Chaque service tiers qui reçoit ou stocke des données personnelles a besoin de son propre DPA, ou au minimum d’une clause de traitement des données intégrée à ses conditions générales (le cas pour la plupart des grands fournisseurs SaaS) :
| Sous-traitant technique | Données personnelles concernées | DPA à vérifier |
|---|---|---|
| Hébergeur (Cloudflare, OVH, AWS…) | Toutes les données de l’application | DPA hébergeur, localisation des serveurs |
| Service d’envoi d’emails transactionnels | Adresse email, contenu des emails | DPA distinct, souvent dans les CGU du service |
| Prestataire de paiement | Données de paiement, parfois nom/adresse | DPA + conformité PCI-DSS |
| Outil d’analytics | Comportement de navigation, IP | DPA + éventuel transfert hors UE à vérifier |
| Service de support client (chat, ticketing) | Contenu des échanges, identité | DPA distinct |
| CDN ou service de stockage d’images | Fichiers uploadés par les utilisateurs | DPA + localisation du stockage |
Concrètement, le développeur n’a pas à rédiger ces contrats — c’est une responsabilité du responsable de traitement, souvent le client ou l’entreprise — mais il est le mieux placé pour dresser la liste réelle des sous-traitants techniques utilisés par l’application, ce que le juridique ne peut pas deviner depuis un cahier des charges. Un audit simple consiste à lister chaque appel réseau sortant de l’application vers un service tiers (API externe, SDK, webhook) et à vérifier qu’un DPA existe pour chacun. Cette liste doit être tenue à jour à chaque nouvelle intégration : ajouter un SDK de tracking ou un nouveau service d’emailing sans vérifier son DPA est une des façons les plus rapides de créer une non-conformité invisible.

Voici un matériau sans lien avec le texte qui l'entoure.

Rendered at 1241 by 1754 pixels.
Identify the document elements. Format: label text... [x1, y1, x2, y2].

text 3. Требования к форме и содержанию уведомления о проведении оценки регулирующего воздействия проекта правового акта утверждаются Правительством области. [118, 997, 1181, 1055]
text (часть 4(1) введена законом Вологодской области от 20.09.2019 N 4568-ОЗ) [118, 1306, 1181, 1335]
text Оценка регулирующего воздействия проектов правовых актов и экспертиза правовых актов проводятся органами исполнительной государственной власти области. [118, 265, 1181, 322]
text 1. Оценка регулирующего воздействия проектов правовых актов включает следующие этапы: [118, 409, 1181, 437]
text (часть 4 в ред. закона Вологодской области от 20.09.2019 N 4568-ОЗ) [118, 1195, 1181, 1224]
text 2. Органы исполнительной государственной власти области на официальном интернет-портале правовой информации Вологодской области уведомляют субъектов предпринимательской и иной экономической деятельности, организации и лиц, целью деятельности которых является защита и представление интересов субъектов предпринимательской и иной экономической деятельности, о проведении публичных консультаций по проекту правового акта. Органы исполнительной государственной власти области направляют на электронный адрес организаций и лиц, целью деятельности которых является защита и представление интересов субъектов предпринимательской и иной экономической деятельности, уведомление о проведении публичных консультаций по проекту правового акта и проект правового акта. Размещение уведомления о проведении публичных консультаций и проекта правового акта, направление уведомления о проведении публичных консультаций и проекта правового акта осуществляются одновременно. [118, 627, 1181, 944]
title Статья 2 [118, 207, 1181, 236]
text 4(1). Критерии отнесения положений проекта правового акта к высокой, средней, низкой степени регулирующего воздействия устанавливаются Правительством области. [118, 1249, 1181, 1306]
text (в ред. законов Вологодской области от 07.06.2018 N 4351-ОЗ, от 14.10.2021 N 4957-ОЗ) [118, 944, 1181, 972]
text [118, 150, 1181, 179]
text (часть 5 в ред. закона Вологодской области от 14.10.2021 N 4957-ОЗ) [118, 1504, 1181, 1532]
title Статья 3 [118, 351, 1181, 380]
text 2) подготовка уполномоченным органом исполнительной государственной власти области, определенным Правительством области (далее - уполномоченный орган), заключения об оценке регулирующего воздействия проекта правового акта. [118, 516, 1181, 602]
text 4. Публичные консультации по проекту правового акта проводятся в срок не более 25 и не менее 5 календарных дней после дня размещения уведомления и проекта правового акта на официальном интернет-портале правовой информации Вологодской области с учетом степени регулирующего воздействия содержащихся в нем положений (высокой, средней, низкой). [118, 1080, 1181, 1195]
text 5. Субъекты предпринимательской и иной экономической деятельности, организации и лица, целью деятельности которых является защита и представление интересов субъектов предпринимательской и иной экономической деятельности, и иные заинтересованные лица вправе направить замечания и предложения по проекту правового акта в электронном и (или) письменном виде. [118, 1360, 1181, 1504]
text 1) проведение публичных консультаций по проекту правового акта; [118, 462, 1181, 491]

Pour les transferts de données hors Union européenne (un service d’emailing hébergé aux États-Unis, par exemple), vérifiez également l’existence de clauses contractuelles types (CCT) ou d’un mécanisme de transfert reconnu par la Commission européenne — un point à signaler explicitement au responsable juridique du projet si le service choisi n’en dispose pas.
Une checklist technique à garder sous la main
En synthèse, cinq vérifications à intégrer dans la routine de tout projet Symfony traitant des données personnelles :
- Consentement : aucun script tiers non essentiel chargé avant accord explicite, granularité par catégorie, gestion TCF si publicité programmatique.
- Rétention : commande planifiée de purge des logs et des données inactives, durées documentées et appliquées, pas seulement écrites dans une politique de confidentialité.
- Suppression : cascade Doctrine explicite (
cascade,orphanRemoval) sur chaque relation, distinction claire entre suppression réelle et anonymisation pour obligation légale, audit des tables non mappées. - Chiffrement : ciblé sur les champs réellement sensibles, clé séparée du code et des données, hash déterministe distinct si une recherche exacte est nécessaire.
- DPA : liste à jour de tous les sous-traitants techniques recevant des données personnelles, vérification individuelle — jamais une supposition que le DPA hébergeur suffit pour tout le reste.
Sur le plan sécurité plus large, ces sujets recoupent directement les bonnes pratiques décrites dans notre entretien avec un architecte sécurité Symfony sur les failles courantes en production — le RGPD et la sécurité applicative partagent la même exigence de base : savoir précisément quelles données transitent où, combien de temps, et qui peut y accéder.
Aucun de ces cinq chantiers n’est optionnel une fois qu’une application traite des données personnelles réelles, et aucun ne se résout par une simple mention dans les conditions générales. Le code doit refléter la politique, pas l’inverse.